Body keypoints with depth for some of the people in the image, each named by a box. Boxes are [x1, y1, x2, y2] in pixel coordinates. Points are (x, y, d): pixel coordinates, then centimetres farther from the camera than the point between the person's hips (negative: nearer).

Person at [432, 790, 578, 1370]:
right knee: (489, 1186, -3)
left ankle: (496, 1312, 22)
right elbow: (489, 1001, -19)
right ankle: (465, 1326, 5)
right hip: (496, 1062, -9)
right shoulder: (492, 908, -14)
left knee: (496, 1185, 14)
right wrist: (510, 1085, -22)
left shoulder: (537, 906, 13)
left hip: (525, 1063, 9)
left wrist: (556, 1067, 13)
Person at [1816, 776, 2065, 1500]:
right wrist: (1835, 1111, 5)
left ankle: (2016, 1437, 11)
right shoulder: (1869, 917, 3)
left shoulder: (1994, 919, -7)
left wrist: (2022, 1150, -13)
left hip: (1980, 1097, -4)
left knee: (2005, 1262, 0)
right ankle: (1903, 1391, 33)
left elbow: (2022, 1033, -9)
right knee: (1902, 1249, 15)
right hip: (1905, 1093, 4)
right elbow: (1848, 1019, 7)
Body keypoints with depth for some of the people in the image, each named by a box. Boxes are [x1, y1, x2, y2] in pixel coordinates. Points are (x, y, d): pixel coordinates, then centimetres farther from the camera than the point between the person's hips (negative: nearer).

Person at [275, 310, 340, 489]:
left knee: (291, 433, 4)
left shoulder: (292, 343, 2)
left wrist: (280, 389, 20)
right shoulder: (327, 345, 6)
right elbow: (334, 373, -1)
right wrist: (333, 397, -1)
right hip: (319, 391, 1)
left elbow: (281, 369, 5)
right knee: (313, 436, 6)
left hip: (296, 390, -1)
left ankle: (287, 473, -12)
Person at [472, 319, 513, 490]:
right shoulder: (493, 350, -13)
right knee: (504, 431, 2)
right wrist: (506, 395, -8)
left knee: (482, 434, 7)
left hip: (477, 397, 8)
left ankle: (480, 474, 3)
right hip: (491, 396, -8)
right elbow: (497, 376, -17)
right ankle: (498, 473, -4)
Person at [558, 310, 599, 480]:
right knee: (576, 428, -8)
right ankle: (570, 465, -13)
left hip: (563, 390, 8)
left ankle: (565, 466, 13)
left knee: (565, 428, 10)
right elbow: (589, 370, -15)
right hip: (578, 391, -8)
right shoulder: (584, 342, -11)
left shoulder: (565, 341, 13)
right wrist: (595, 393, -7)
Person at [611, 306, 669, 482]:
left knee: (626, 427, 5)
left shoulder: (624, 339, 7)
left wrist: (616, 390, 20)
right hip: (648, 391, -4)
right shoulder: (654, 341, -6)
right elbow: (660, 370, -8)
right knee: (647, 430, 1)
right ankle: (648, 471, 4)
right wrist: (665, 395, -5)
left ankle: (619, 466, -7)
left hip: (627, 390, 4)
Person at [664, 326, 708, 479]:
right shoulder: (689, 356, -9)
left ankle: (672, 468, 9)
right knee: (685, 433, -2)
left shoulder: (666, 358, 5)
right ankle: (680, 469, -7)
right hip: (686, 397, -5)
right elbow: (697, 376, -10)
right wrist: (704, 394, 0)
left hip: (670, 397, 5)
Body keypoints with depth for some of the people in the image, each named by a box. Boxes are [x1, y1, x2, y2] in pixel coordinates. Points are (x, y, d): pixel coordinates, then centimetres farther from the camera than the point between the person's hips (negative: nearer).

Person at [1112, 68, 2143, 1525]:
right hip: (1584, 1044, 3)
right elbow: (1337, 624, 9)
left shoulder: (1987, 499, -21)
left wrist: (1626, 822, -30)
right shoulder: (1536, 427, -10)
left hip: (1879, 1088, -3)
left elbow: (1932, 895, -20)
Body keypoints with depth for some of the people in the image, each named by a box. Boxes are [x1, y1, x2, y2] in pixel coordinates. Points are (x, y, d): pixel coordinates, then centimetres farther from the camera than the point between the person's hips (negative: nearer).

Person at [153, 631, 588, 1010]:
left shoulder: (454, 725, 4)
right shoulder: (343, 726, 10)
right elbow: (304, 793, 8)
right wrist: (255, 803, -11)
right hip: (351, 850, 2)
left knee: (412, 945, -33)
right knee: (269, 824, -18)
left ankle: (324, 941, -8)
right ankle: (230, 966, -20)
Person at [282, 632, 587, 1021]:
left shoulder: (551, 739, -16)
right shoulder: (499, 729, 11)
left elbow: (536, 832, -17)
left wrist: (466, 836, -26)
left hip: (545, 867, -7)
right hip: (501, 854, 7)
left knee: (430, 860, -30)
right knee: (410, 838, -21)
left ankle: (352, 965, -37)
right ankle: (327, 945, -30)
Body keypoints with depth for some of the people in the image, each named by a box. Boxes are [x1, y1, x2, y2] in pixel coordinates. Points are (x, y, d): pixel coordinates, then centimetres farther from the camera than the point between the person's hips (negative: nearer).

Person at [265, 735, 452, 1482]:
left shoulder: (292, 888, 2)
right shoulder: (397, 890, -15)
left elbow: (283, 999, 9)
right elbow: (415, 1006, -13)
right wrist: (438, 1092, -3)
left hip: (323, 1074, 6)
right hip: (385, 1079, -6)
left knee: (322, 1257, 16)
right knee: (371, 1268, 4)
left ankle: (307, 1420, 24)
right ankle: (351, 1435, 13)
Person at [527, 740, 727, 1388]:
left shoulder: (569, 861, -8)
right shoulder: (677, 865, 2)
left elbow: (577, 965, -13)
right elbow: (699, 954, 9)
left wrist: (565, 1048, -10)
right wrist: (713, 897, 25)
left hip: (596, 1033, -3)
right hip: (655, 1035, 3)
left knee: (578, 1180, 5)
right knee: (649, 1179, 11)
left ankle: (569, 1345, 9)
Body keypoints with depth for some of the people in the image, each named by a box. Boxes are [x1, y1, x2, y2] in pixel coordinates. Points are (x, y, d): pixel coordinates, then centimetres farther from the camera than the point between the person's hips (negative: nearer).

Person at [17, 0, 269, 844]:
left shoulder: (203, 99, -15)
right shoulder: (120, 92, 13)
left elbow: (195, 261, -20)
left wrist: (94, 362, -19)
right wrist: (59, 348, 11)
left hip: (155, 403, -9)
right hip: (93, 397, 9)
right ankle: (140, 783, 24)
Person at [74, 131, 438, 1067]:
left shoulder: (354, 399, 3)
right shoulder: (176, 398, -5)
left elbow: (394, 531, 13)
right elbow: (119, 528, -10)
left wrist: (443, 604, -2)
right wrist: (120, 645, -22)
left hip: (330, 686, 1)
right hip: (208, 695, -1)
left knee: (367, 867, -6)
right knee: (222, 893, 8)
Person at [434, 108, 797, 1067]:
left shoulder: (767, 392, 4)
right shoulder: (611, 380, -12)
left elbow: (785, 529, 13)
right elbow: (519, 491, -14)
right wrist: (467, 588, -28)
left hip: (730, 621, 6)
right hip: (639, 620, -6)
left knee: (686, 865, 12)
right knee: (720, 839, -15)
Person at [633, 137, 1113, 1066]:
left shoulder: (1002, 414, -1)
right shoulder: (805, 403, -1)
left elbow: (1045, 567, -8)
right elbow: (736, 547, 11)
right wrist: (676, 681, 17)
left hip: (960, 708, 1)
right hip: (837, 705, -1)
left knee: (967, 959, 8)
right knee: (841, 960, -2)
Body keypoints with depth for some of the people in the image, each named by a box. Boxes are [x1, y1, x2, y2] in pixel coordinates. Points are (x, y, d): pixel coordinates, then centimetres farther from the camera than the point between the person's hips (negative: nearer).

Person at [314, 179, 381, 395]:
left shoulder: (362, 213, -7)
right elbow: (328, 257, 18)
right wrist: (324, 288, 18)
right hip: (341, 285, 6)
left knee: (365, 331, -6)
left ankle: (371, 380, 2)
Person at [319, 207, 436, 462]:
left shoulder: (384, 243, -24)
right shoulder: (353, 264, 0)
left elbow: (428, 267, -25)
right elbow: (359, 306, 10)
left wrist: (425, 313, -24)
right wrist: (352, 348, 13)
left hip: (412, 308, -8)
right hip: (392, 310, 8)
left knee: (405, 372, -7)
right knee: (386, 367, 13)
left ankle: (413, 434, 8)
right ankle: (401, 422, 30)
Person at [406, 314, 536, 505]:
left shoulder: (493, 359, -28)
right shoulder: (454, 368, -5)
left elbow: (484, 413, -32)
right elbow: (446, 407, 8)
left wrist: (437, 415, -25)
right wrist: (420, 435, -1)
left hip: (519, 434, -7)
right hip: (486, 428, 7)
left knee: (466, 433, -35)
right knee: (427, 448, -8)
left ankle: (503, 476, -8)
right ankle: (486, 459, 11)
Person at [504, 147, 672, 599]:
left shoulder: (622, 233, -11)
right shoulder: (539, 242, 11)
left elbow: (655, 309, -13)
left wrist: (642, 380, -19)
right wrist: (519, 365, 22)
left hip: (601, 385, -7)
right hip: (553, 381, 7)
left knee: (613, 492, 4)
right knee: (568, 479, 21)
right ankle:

::::::::

YOUR GOAL
A word-for-word copy of the lines above from the one with "right shoulder: (1869, 917, 3)" through the one with "right hip: (1905, 1093, 4)", inclusive, is the only output wanted.

EXERCISE OUTPUT
right shoulder: (1869, 917, 3)
left shoulder: (1994, 919, -7)
left wrist: (2022, 1150, -13)
left hip: (1980, 1097, -4)
left knee: (2005, 1262, 0)
right ankle: (1903, 1391, 33)
left elbow: (2022, 1033, -9)
right knee: (1902, 1249, 15)
right hip: (1905, 1093, 4)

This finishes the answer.